A professora Michele Shultz Ramos, vice-presidenta da Adusp, situou o caso do HU no contexto mais amplo dos planos de privatização em curso na universidade, citando as diretrizes do projeto “USP do Futuro”, da consultoria McKinsey&Company, e a recente decisão que permite o “compartilhamento” de instalações, laboratórios e pessoal da USP com empresas privadas. “E a responsável da McKinsey pelo ‘USP do Futuro’ era Patrícia Ellen, hoje secretária de Desenvolvimento Econômico do Estado”, lembrou Michele, relacionando essa iniciativa com várias outras encaminhadas pelo governo de João Doria (PSDB).

“A especialidade internacional da McKinsey é preparar as empresas públicas para privatização”, completou João Zanetic, docente aposentado do Instituto de Física da USP e ex-presidente da Adusp. Além dele, Lighia Matsushigue, docente assistente colaboradora do IF, também participou do encontro.

Michele relatou ainda que, no último dia 28/6, participou de uma reunião com o superintendente do HU para conversar sobre questões da Unidade Básica de Saúde (UBAS) da Escola de Artes, Ciências e Humanidades (EACH) da USP. “Ele foi categórico quando disse que o projeto ali é de terceirização, porque os ‘Parâmetros de Sustentabilidade Econômico-Financeira da USP’ impediriam as contratações”, disse a professora.

“Não abrimos mão das contratações por concurso público para o HU”, declarou Mario Balanco, do Coletivo Butantã na Luta, para quem a lógica de precarização dos serviços públicos, especialmente na educação e na saúde, só atende aos interesses das OSS.

Ao depor na CPI das Universidades da Alesp, no último dia 24/6, o reitor foi questionado sobre o destino dos R$ 40 milhões da emenda para o HU em 2019. Vahan disse que metade da verba irá para custeio e a outra metade para recursos humanos, mas não deixou claro se a contratação será por concurso público: “Não posso fazer concurso público sem saber se no ano que vem os senhores e as senhoras [parlamentares] vão dar também algum recurso adicional”, despistou.
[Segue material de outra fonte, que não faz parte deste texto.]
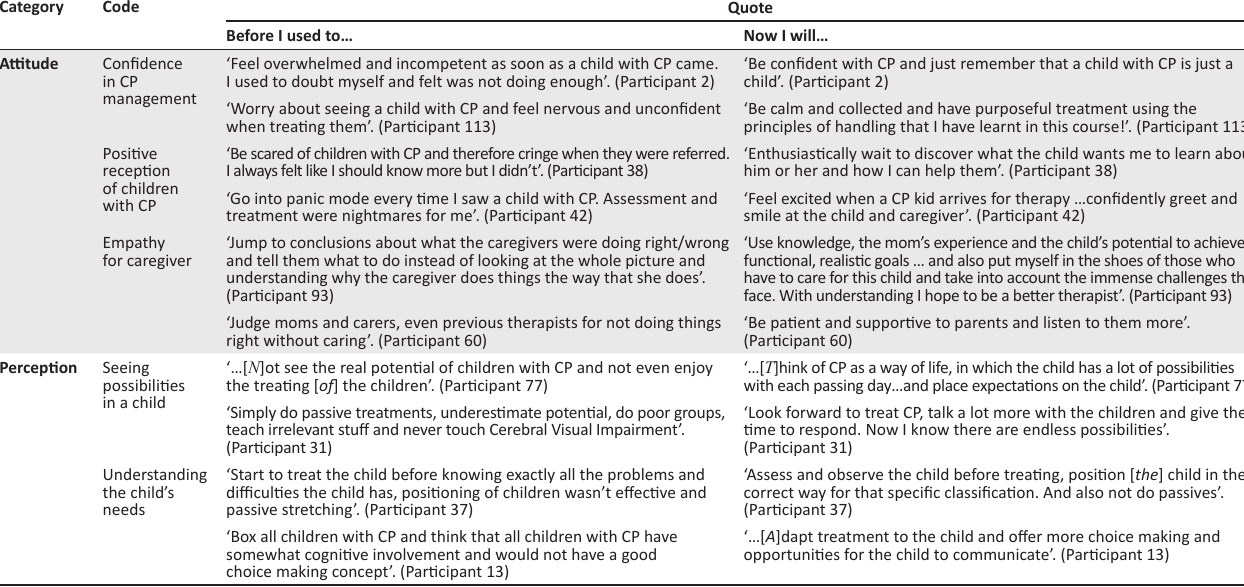
TABLE 4: Participants’ self-perceived change in attitude and perception towards children with cerebral palsy.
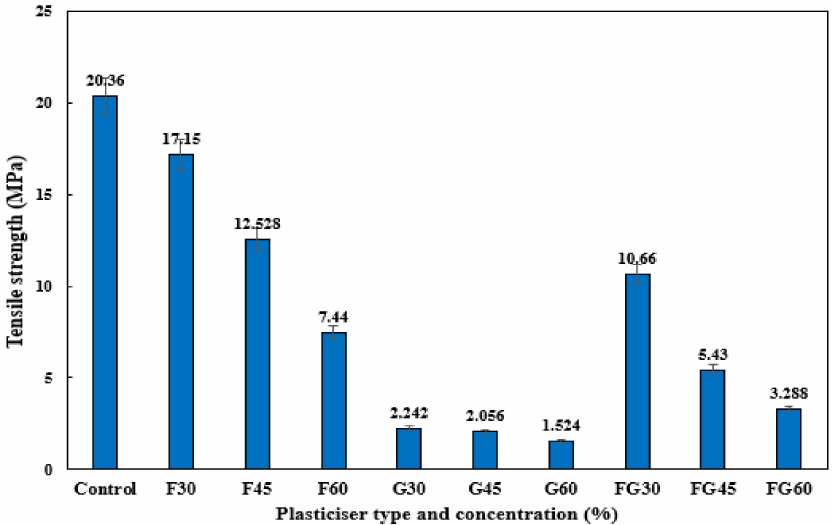
Figure 7. Tensile strength analysis of corn starch film with various plasticizers type at different concentra- tions: F30–F60: F-plasticized film; G30–G60: G-plasticized film; and FG30–FG60: FG-plasticized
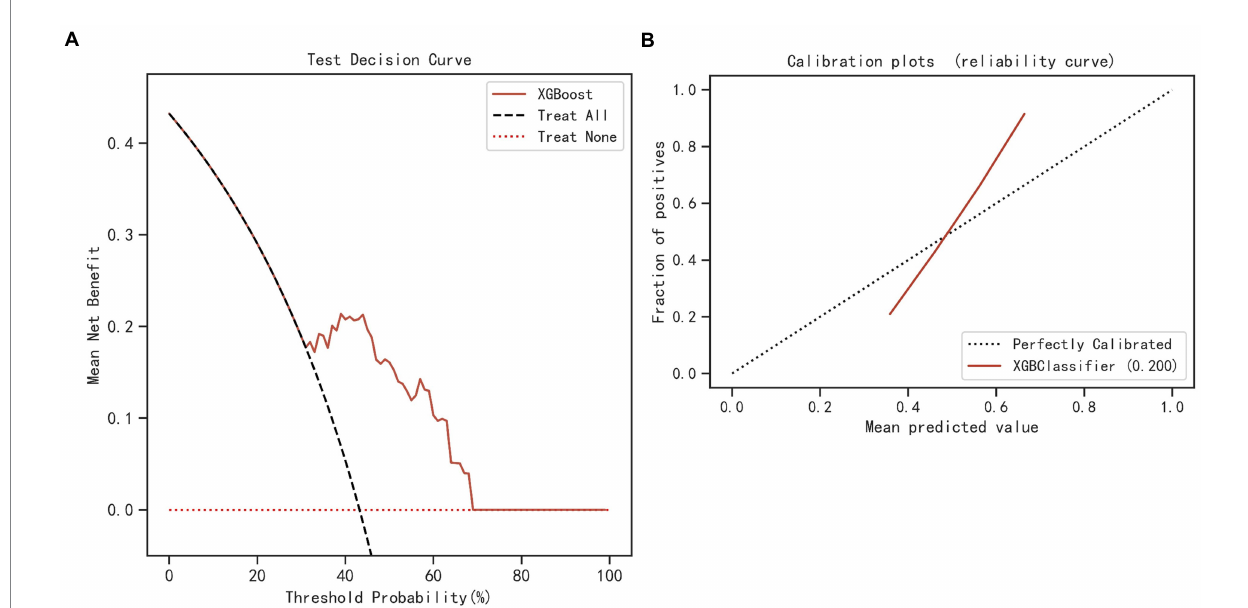
FIGURE 3 Comparing the different ML models’ AUC in the training (A) and validation (B) sets. ML, machine learning; AUC, area under the receiver operating characteristic curve; XGBoost, eXtreme Gradient Boosting; GNB, Gaussian Naïve Bayes; CNB, Complement Naive Bayes; MLP, multi-layer perceptron neural network; SVM, support vector machine.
O ex-deputado estadual Carlos Neder (PT) lembrou a necessidade de que o movimento acompanhe as discussões para a elaboração do próximo Plano Plurianual na Alesp, para garantir que os recursos públicos sejam destinados de fato a serviços públicos na saúde e na educação – áreas que, assim como as universidades públicas, “estão sob ataque”, definiu.